Soplicowo, 23.08.1812
Droga Zosiu,
Wiedz, iż nieszczęśliwy jestem opuszczając moje rodzinne strony i bardzo za Tobą tęsknie. Jednak musiałem opuścić Soplicowo, lecz mam nadzieję, że się jeszcze kiedyś zobaczymy.
Walkę wczoraj stoczyłem z mym nieprzyjacielem. Przegrałem i na nieszczęście rękę mą złamałem i pisać sam nie mogę do Ciebie. Walczyliśmy zawzięcie na koniach szablami. Gdy mój przeciwnik spadł z konia, zeszedłem z mego i resztę walki dokończyliśmy na ziemi. Biliśmy się dość długo.

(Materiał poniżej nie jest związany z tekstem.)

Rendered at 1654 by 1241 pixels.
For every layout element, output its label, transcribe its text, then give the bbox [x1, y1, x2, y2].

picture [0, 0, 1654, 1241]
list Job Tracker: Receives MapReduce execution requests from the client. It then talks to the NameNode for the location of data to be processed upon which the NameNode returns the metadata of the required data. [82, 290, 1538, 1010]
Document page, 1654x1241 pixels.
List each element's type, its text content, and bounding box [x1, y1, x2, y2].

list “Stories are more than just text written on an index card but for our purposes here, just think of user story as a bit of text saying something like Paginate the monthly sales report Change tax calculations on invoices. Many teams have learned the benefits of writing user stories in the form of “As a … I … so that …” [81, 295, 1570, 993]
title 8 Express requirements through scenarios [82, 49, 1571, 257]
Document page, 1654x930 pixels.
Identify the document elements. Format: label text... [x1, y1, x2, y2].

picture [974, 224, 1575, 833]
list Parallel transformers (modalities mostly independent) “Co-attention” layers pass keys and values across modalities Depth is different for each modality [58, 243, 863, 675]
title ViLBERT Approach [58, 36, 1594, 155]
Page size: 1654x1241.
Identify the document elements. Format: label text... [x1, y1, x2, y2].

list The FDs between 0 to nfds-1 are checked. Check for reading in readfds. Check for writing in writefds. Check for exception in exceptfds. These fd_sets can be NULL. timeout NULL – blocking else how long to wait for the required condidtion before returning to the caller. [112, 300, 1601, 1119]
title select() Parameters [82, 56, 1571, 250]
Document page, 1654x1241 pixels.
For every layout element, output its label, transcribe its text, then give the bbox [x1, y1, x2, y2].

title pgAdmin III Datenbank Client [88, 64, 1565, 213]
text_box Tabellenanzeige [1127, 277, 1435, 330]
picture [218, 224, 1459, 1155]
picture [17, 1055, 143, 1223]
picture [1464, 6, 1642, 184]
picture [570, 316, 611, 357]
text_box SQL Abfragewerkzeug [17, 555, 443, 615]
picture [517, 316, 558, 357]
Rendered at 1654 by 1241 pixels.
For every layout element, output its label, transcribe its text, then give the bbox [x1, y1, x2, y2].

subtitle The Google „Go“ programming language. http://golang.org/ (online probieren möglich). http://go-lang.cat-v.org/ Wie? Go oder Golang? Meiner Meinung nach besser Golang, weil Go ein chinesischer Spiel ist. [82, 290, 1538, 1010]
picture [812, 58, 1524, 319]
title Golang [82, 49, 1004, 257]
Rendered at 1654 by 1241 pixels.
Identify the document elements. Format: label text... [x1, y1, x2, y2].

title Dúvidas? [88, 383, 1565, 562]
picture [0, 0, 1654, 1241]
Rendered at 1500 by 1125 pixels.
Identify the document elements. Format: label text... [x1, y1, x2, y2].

Cały byłem zdyszany i zmęczony, ale walczyłem do ostatnich sił. Czułem, że opadam z sił i wtedy myślałem o Tobie droga moja, widok Twój w mej głowie mobilizował mnie do dalszej walki. Niestety zostałem powalony, a upadając złamałem rękę.
Modlę się do Boga o jak najszybszy powrót do zdrowia i proszę Ciebie też, byś o mnie nie zapomniała i pacierz za mnie zmówiła. Chciałbym jeszcze raz Ci podziękować za relikwie i obrazek i o Zosi nie zapomniałem i pamiętać zawsze będę. Bo Ty bliska memu sercu i Ty dla mnie najważniejsza.
Tęsknie za Tobą, a w myślach mych wciąż mam Twój obraz. Mam nadzieję, że się prędko zobaczymy.
Niech Panienkę Pan Bóg w zdrowiu i szczęściu prowadzi.